At different times over the last year or so I’ve been writing about combining design thinking with the lean startup and the importance of doing great customer development, and it has just come home to me that the underlying point of it all is to add customer empathy to the lean start up process. It is all too easy to have an intuition about a customer problem and then jump onto the build-measure-learn loop without ever having enough understanding about the emotions that drive your customers. Everything is then too scientific.
Steve Blank famously advised founders to get out of the room and meet customers. That’s great advice, but it’s not sufficient. It’s imperative to not only meet with customers, but to understand them and that requires more than just interviews and surveys, it requires ethnographic techniques.

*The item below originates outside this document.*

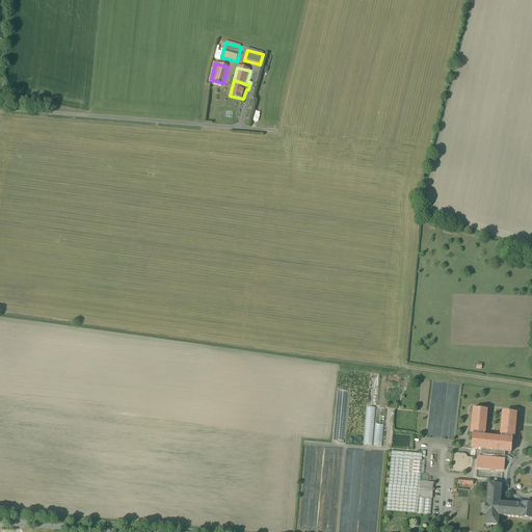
[(384,409),(367,408),(364,446),(382,447),(384,409)]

Full blown ethnographic studies are too slow and expensive for the startup world, but simple lightweight ethnographic techniques such as asking customers about how they experience the problem you are trying to solve and observing them using prototypes and later your product lead are still powerful. They will give you a much deeper understanding of your customer and better intuition about which features to build for the first version of the product and as you iterate. The goal is to be able to see the world as your customers see it rather than as you see it. If you have target multiple personas you will need a separate understanding for each one.
All this has come clearer for me after reading The service startup :: Design gets lean by Tenny Pinheiro which was passed to me by my Partner Dharmesh a couple of weeks ago. It’s not the most accessible of books but it has a wealth of practical tips for empathy and designing services.